Qui était Hilaire de Chardonnet ?

Hilaire de Chardonnet en 1886

Un aristocrate

Né le 10 mai 1839 à Besançon, fils de Marie Gustave de Chardonnet professeur et de Marie Louise Christine Pautenet de Véreux. Il ne fréquenta pas l’école, recevant sa première instruction dans la famille. Il obtint un bac de sciences à 16 ans et poursuivit ses études à la fac de sciences à Besançon puis à Paris. Admis à l’Ecole Polytechnique, démissionna des Ponts et Chaussée pour ne pas servir l’empire, en royaliste convaincu.

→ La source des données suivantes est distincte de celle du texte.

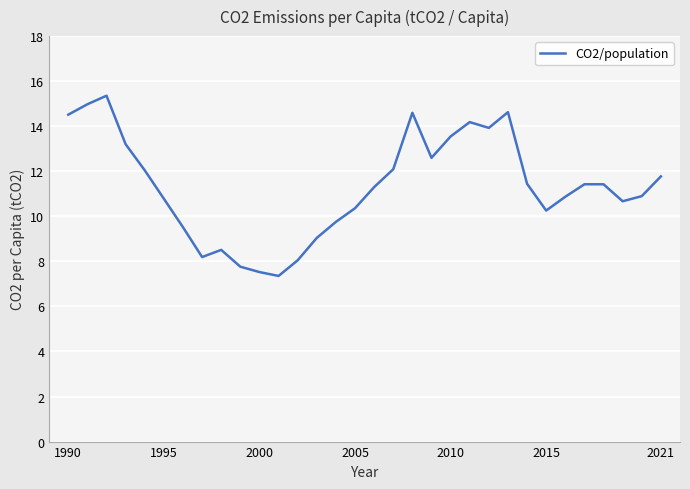

What is the minimum value shown in the chart?

7.4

Il se maria avec Camille, fille du Comte Léopold de Ruolz à Lyon. Il était un fidèle du Comte de Chambord. A sa mort, il s’éloigna un peu de la politique, tout en conservant jusqu’au bout un mode de vie aristocratique avec un appartement de 14 pièces et 6 chambres de domestique à Paris où il est décédé en 1924.

Un chercheur

Il se lança dans des recherches en physique et en chimie. Après bien des efforts, et l’idée de mâcher une bulle de collodion et de l’étirer comme un ver à soie, il réussit à coaguler des fils de collodion en 1884. Il présenta sa découverte, la soie artificielle à l’Exposition Universelle de Paris en 1889. Mais les industriels de la soie naturelle combattirent cette dénomination, on parlera de chardone puis de rayonne.
La Société de la Soie de Chardonnet est créée en 1889 et l’usine est mise en marche aux Prés de Vaux le 1er juin 1892. Les débuts furent difficiles. Il a fallu résoudre le danger de l’inflammabilité. Finalement ce sera de la « cellulose pure » . Un savant pas très doué pour les affaires.
On le moquait pour sa manie à faire des cocottes en papier.


Les usines des Prés de Vaux : soierie et papeterie

En 1930, avant la crise, la Société de la soierie est le plus gros employeur industriel de la ville avec 761 salariés devant Weil (600) et les papeteries (500).